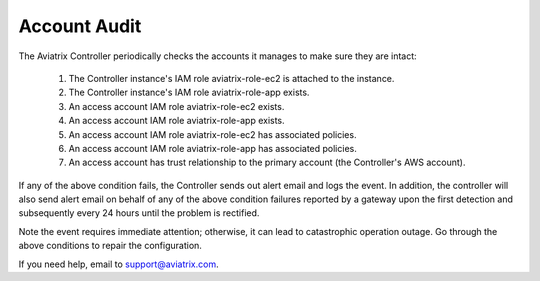 .. meta::
  :description: Explain what Aviatrix account is
  :keywords: account, aviatrix, AWS IAM role, Azure API credentials, Google credentials 


=================================
Account Audit 
=================================

The Aviatrix Controller periodically checks the accounts it manages to make sure they are intact:

 1. The Controller instance's IAM role aviatrix-role-ec2 is attached to the instance. 
 #. The Controller instance's IAM role aviatrix-role-app exists.
 #. An access account IAM role aviatrix-role-ec2 exists.
 #. An access account IAM role aviatrix-role-app exists.
 #. An access account IAM role aviatrix-role-ec2 has associated policies.
 #. An access account IAM role aviatrix-role-app has associated policies.
 #. An access account has trust relationship to the primary account (the Controller's AWS account).

If any of the above condition fails, the Controller sends out alert email and logs the event.  In addition, the controller will also send alert email on behalf of any of the above condition failures reported by a gateway upon the first detection and subsequently every 24 hours until the problem is rectified.

Note the event requires immediate attention; otherwise, it can lead to catastrophic operation outage. Go through the above
conditions to repair the configuration.

If you need help, email to support@aviatrix.com.

.. |secondary_account| image:: adminusers_media/secondary_account.png
   :scale: 50%

.. |account_structure| image:: adminusers_media/account_structure.png
   :scale: 50%

.. |access_account_35| image:: adminusers_media/access_account_35.png
   :scale: 50%

.. disqus::
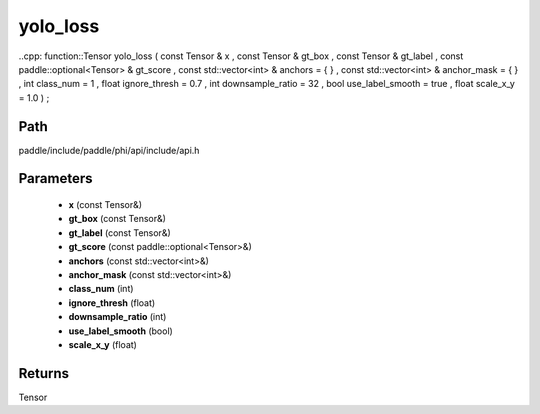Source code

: .. _en_api_paddle_experimental_yolo_loss:

yolo_loss
-------------------------------

..cpp: function::Tensor yolo_loss ( const Tensor & x , const Tensor & gt_box , const Tensor & gt_label , const paddle::optional<Tensor> & gt_score , const std::vector<int> & anchors = { } , const std::vector<int> & anchor_mask = { } , int class_num = 1 , float ignore_thresh = 0.7 , int downsample_ratio = 32 , bool use_label_smooth = true , float scale_x_y = 1.0 ) ;


Path
:::::::::::::::::::::
paddle/include/paddle/phi/api/include/api.h

Parameters
:::::::::::::::::::::
	- **x** (const Tensor&)
	- **gt_box** (const Tensor&)
	- **gt_label** (const Tensor&)
	- **gt_score** (const paddle::optional<Tensor>&)
	- **anchors** (const std::vector<int>&)
	- **anchor_mask** (const std::vector<int>&)
	- **class_num** (int)
	- **ignore_thresh** (float)
	- **downsample_ratio** (int)
	- **use_label_smooth** (bool)
	- **scale_x_y** (float)

Returns
:::::::::::::::::::::
Tensor
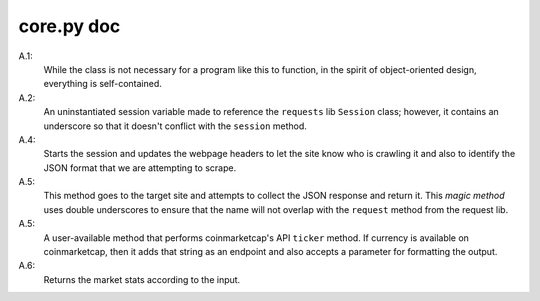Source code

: ===========
core.py doc
===========

A.1:
    While the class is not necessary for a program like this to function, in 
    the spirit of object-oriented design, everything is self-contained.

A.2:
    An uninstantiated session variable made to reference the ``requests`` lib
    ``Session`` class; however, it contains an underscore so that it doesn't 
    conflict with the ``session`` method.

A.4:
    Starts the session and updates the webpage headers to let the site know 
    who is crawling it and also to identify the JSON format that we are 
    attempting to scrape.

A.5:
    This method goes to the target site and attempts to collect the JSON 
    response and return it. This *magic method* uses double underscores 
    to ensure that the name will not overlap with the ``request`` method 
    from the request lib.

A.5:
    A user-available method that performs coinmarketcap's API ``ticker`` 
    method. If currency is available on coinmarketcap, then it adds that 
    string as an endpoint and also accepts a parameter for formatting 
    the output.

A.6:
    Returns the market stats according to the input.
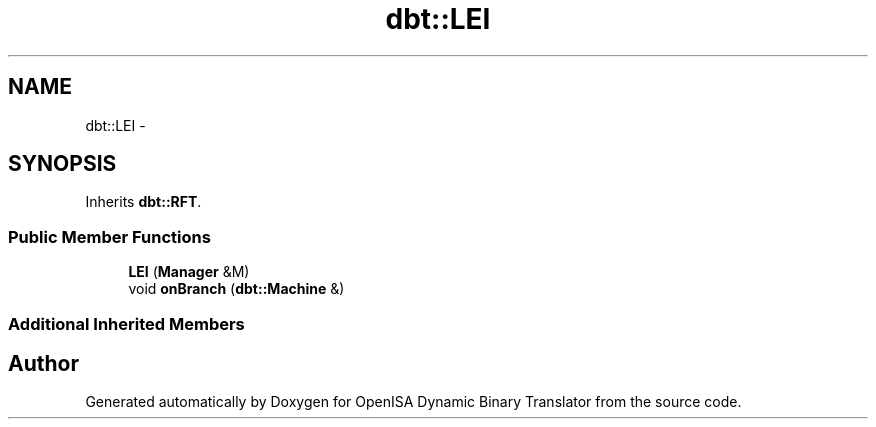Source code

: .TH "dbt::LEI" 3 "Mon Apr 23 2018" "Version 0.0.1" "OpenISA Dynamic Binary Translator" \" -*- nroff -*-
.ad l
.nh
.SH NAME
dbt::LEI \- 
.SH SYNOPSIS
.br
.PP
.PP
Inherits \fBdbt::RFT\fP\&.
.SS "Public Member Functions"

.in +1c
.ti -1c
.RI "\fBLEI\fP (\fBManager\fP &M)"
.br
.ti -1c
.RI "void \fBonBranch\fP (\fBdbt::Machine\fP &)"
.br
.in -1c
.SS "Additional Inherited Members"


.SH "Author"
.PP 
Generated automatically by Doxygen for OpenISA Dynamic Binary Translator from the source code\&.
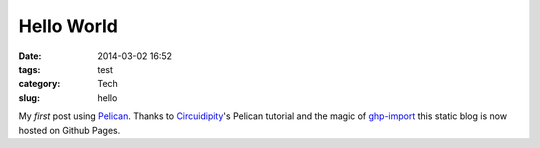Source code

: ===========
Hello World
===========
:date: 2014-03-02 16:52
:tags: test
:category: Tech
:slug: hello

My *first* post using `Pelican <http://docs.getpelican.com>`_. Thanks to `Circuidipity <http://www.circuidipity.com/pelican.html>`_'s Pelican tutorial and the magic of `ghp-import <https://github.com/davisp/ghp-import>`_ this static blog is now hosted on Github Pages.

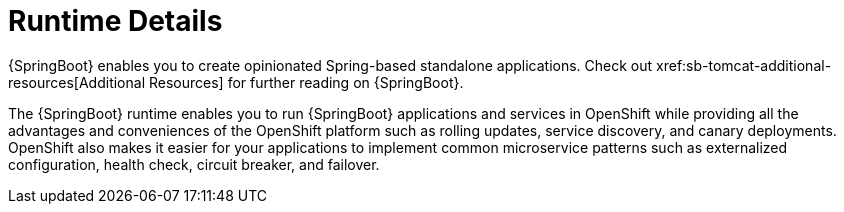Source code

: = Runtime Details
//https://projects.spring.io/spring-boot/
{SpringBoot} enables you to create opinionated Spring-based standalone applications. Check out xref:sb-tomcat-additional-resources[Additional Resources] for further reading on {SpringBoot}.

The {SpringBoot} runtime enables you to run {SpringBoot} applications and services in OpenShift while providing all the advantages and conveniences of the OpenShift platform such as rolling updates, service discovery, and canary deployments. OpenShift also makes it easier for your applications to implement common microservice patterns such as externalized configuration, health check, circuit breaker, and failover.
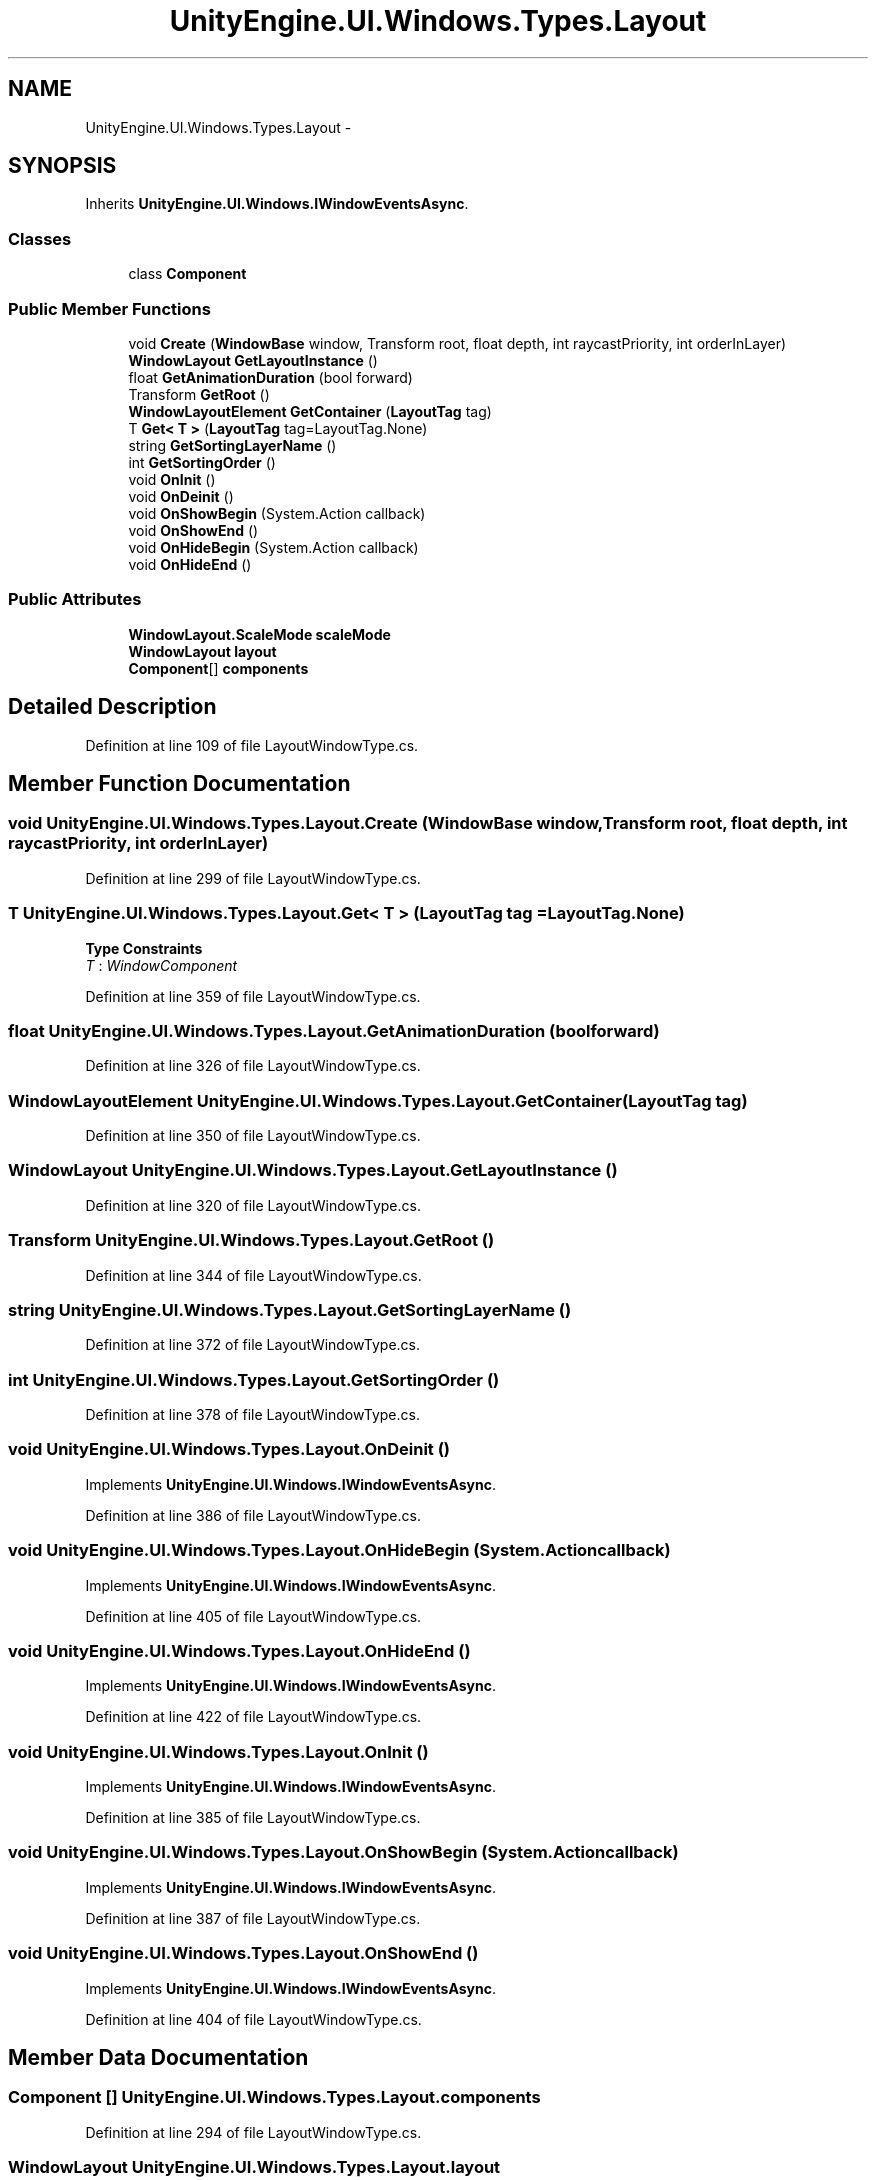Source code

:.TH "UnityEngine.UI.Windows.Types.Layout" 3 "Fri Apr 3 2015" "Version version 0.8a" "Unity3D UI Windows Extension" \" -*- nroff -*-
.ad l
.nh
.SH NAME
UnityEngine.UI.Windows.Types.Layout \- 
.SH SYNOPSIS
.br
.PP
.PP
Inherits \fBUnityEngine\&.UI\&.Windows\&.IWindowEventsAsync\fP\&.
.SS "Classes"

.in +1c
.ti -1c
.RI "class \fBComponent\fP"
.br
.in -1c
.SS "Public Member Functions"

.in +1c
.ti -1c
.RI "void \fBCreate\fP (\fBWindowBase\fP window, Transform root, float depth, int raycastPriority, int orderInLayer)"
.br
.ti -1c
.RI "\fBWindowLayout\fP \fBGetLayoutInstance\fP ()"
.br
.ti -1c
.RI "float \fBGetAnimationDuration\fP (bool forward)"
.br
.ti -1c
.RI "Transform \fBGetRoot\fP ()"
.br
.ti -1c
.RI "\fBWindowLayoutElement\fP \fBGetContainer\fP (\fBLayoutTag\fP tag)"
.br
.ti -1c
.RI "T \fBGet< T >\fP (\fBLayoutTag\fP tag=LayoutTag\&.None)"
.br
.ti -1c
.RI "string \fBGetSortingLayerName\fP ()"
.br
.ti -1c
.RI "int \fBGetSortingOrder\fP ()"
.br
.ti -1c
.RI "void \fBOnInit\fP ()"
.br
.ti -1c
.RI "void \fBOnDeinit\fP ()"
.br
.ti -1c
.RI "void \fBOnShowBegin\fP (System\&.Action callback)"
.br
.ti -1c
.RI "void \fBOnShowEnd\fP ()"
.br
.ti -1c
.RI "void \fBOnHideBegin\fP (System\&.Action callback)"
.br
.ti -1c
.RI "void \fBOnHideEnd\fP ()"
.br
.in -1c
.SS "Public Attributes"

.in +1c
.ti -1c
.RI "\fBWindowLayout\&.ScaleMode\fP \fBscaleMode\fP"
.br
.ti -1c
.RI "\fBWindowLayout\fP \fBlayout\fP"
.br
.ti -1c
.RI "\fBComponent\fP[] \fBcomponents\fP"
.br
.in -1c
.SH "Detailed Description"
.PP 
Definition at line 109 of file LayoutWindowType\&.cs\&.
.SH "Member Function Documentation"
.PP 
.SS "void UnityEngine\&.UI\&.Windows\&.Types\&.Layout\&.Create (\fBWindowBase\fP window, Transform root, float depth, int raycastPriority, int orderInLayer)"

.PP
Definition at line 299 of file LayoutWindowType\&.cs\&.
.SS "T UnityEngine\&.UI\&.Windows\&.Types\&.Layout\&.Get< T > (\fBLayoutTag\fP tag = \fCLayoutTag\&.None\fP)"

.PP
\fBType Constraints\fP
.TP
\fIT\fP : \fIWindowComponent\fP
.PP
Definition at line 359 of file LayoutWindowType\&.cs\&.
.SS "float UnityEngine\&.UI\&.Windows\&.Types\&.Layout\&.GetAnimationDuration (bool forward)"

.PP
Definition at line 326 of file LayoutWindowType\&.cs\&.
.SS "\fBWindowLayoutElement\fP UnityEngine\&.UI\&.Windows\&.Types\&.Layout\&.GetContainer (\fBLayoutTag\fP tag)"

.PP
Definition at line 350 of file LayoutWindowType\&.cs\&.
.SS "\fBWindowLayout\fP UnityEngine\&.UI\&.Windows\&.Types\&.Layout\&.GetLayoutInstance ()"

.PP
Definition at line 320 of file LayoutWindowType\&.cs\&.
.SS "Transform UnityEngine\&.UI\&.Windows\&.Types\&.Layout\&.GetRoot ()"

.PP
Definition at line 344 of file LayoutWindowType\&.cs\&.
.SS "string UnityEngine\&.UI\&.Windows\&.Types\&.Layout\&.GetSortingLayerName ()"

.PP
Definition at line 372 of file LayoutWindowType\&.cs\&.
.SS "int UnityEngine\&.UI\&.Windows\&.Types\&.Layout\&.GetSortingOrder ()"

.PP
Definition at line 378 of file LayoutWindowType\&.cs\&.
.SS "void UnityEngine\&.UI\&.Windows\&.Types\&.Layout\&.OnDeinit ()"

.PP
Implements \fBUnityEngine\&.UI\&.Windows\&.IWindowEventsAsync\fP\&.
.PP
Definition at line 386 of file LayoutWindowType\&.cs\&.
.SS "void UnityEngine\&.UI\&.Windows\&.Types\&.Layout\&.OnHideBegin (System\&.Action callback)"

.PP
Implements \fBUnityEngine\&.UI\&.Windows\&.IWindowEventsAsync\fP\&.
.PP
Definition at line 405 of file LayoutWindowType\&.cs\&.
.SS "void UnityEngine\&.UI\&.Windows\&.Types\&.Layout\&.OnHideEnd ()"

.PP
Implements \fBUnityEngine\&.UI\&.Windows\&.IWindowEventsAsync\fP\&.
.PP
Definition at line 422 of file LayoutWindowType\&.cs\&.
.SS "void UnityEngine\&.UI\&.Windows\&.Types\&.Layout\&.OnInit ()"

.PP
Implements \fBUnityEngine\&.UI\&.Windows\&.IWindowEventsAsync\fP\&.
.PP
Definition at line 385 of file LayoutWindowType\&.cs\&.
.SS "void UnityEngine\&.UI\&.Windows\&.Types\&.Layout\&.OnShowBegin (System\&.Action callback)"

.PP
Implements \fBUnityEngine\&.UI\&.Windows\&.IWindowEventsAsync\fP\&.
.PP
Definition at line 387 of file LayoutWindowType\&.cs\&.
.SS "void UnityEngine\&.UI\&.Windows\&.Types\&.Layout\&.OnShowEnd ()"

.PP
Implements \fBUnityEngine\&.UI\&.Windows\&.IWindowEventsAsync\fP\&.
.PP
Definition at line 404 of file LayoutWindowType\&.cs\&.
.SH "Member Data Documentation"
.PP 
.SS "\fBComponent\fP [] UnityEngine\&.UI\&.Windows\&.Types\&.Layout\&.components"

.PP
Definition at line 294 of file LayoutWindowType\&.cs\&.
.SS "\fBWindowLayout\fP UnityEngine\&.UI\&.Windows\&.Types\&.Layout\&.layout"

.PP
Definition at line 293 of file LayoutWindowType\&.cs\&.
.SS "\fBWindowLayout\&.ScaleMode\fP UnityEngine\&.UI\&.Windows\&.Types\&.Layout\&.scaleMode"

.PP
Definition at line 291 of file LayoutWindowType\&.cs\&.

.SH "Author"
.PP 
Generated automatically by Doxygen for Unity3D UI Windows Extension from the source code\&.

REQUIREMENT:
Looking at the listing above, which lines hold "email"? Copy every such line.

WRITTEN RESPONSE:
If any of the above condition fails, the Controller sends out alert email and logs the event.  In addition, the controller will also send alert email on behalf of any of the above condition failures reported by a gateway upon the first detection and subsequently every 24 hours until the problem is rectified.
If you need help, email to support@aviatrix.com.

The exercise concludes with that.